August 22, 2006
What do we mean when we talk about ‘metaphysics’? It seems inevitable that the answer to this question will be tediously complex, and yet we do possess a surprisingly neat and simple solution thanks to the work of the Austrian-born British philosopher Sir Karl Popper. In his efforts to explore the question ‘what is science?’ Popper inadvertently laid down a metaphorical stone marker which stands on the borders between science and metaphysics, providing us the option to distinguish simply between the two.
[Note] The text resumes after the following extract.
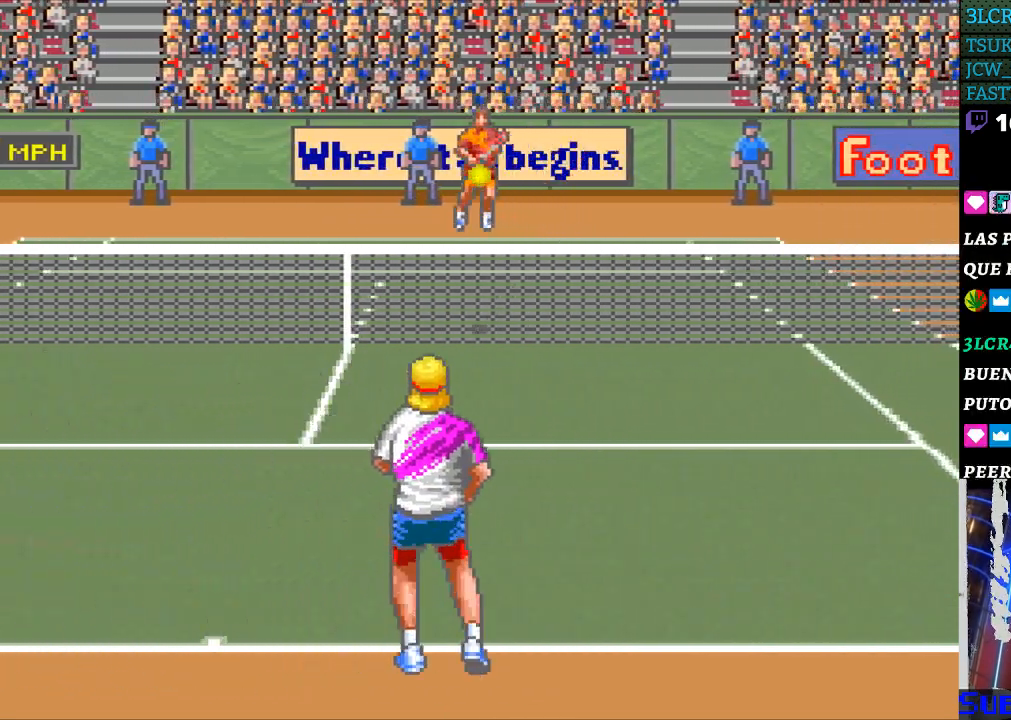
{"buttons": [], "events": [[333, "B", "down"], [400, "DPAD_RIGHT", "down"], [467, "B", "up"], [500, "DPAD_RIGHT", "up"]]}
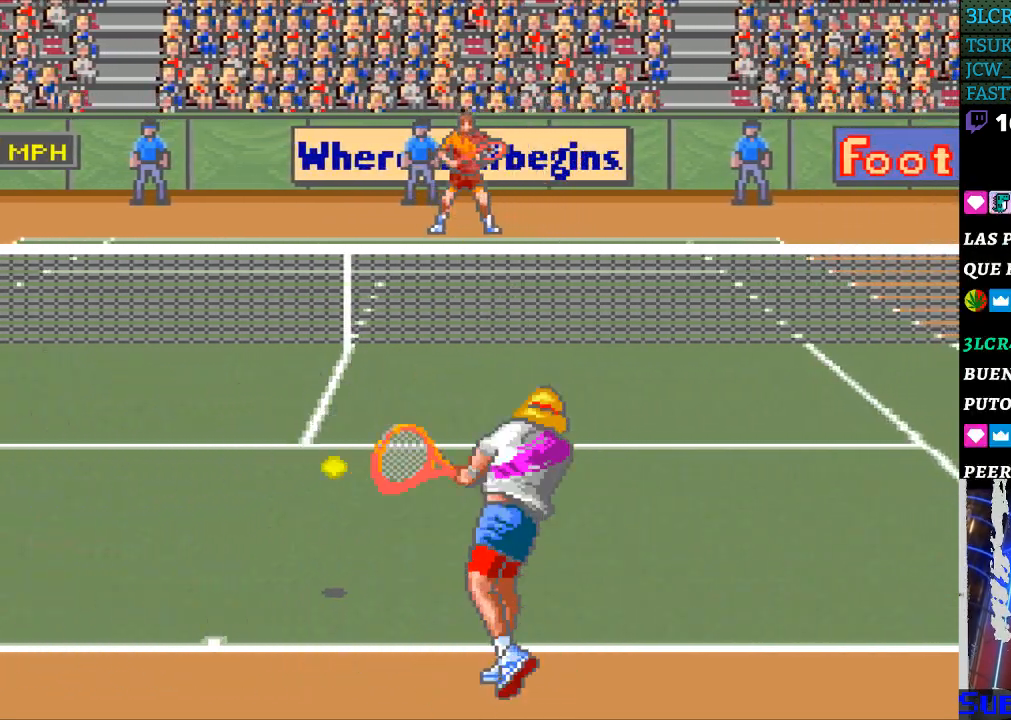
{"buttons": [], "events": []}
All explanations of metaphysics tend to
stray into historical sidelines; perhaps the simplest explanation of
metaphysics is to claim (unfairly!) that all the abstract nonsense philosophers
discuss with no direct relevance to every day life such as Universals, Necessity
and Possibility, notions such as Final Causes and so forth – all this is the
realm of metaphysics. One can understand quite easily why someone might have
cause to oppose metaphysics as meaningless, or at least unhelpful, given this
admittedly misleading definition.
The most infamous challenge of this kind
came from a movement known as Logical Positivism which grew out of the infamous
Vienna Circle of the 1920’s, which Wittgenstein was at first associated with, and
later went to great lengths to oppose. Enamoured with the successes of science
in the previous century, the Logical Positivists proposed that propositions
gain their meaning by some specification of the actual steps taken to determine
their truth or falsehood (the so-called verification principle). This focus on
truth values is a common property in sceptical thought. Critically, it was
the view of the Logical Positivists that metaphysics was meaningless since
everything within this domain was unverifiable.
Popper thought differently. To his mind, the success of science did not lie in it being more verifiable than metaphysics (or, for that matter, than ethics). Unlike many scientists, Popper took a decidedly cool view on induction (following Hume’s approach to the matter) and observed that it wasn’t possible to confirm a universal scientific theory as this would require absolutely complete knowledge, but that it was possible to disprove a universal theory.
The relevant flaw in induction can be shown by a simple thought experiment. Suppose we have an infinitely large sock drawer (or one with so many socks within it that it is effectively infinite). Every day, we pull two socks from this drawer, and every day both are black. We might conclude via the process of induction that the sock drawer contains only black socks. But suppose one day we reach in and pull out a white sock. This immediately invalidates the ‘black sock theory’! In the same way, a scientific theory cannot be proved to be true, but it can be falsified by contradictory evidence.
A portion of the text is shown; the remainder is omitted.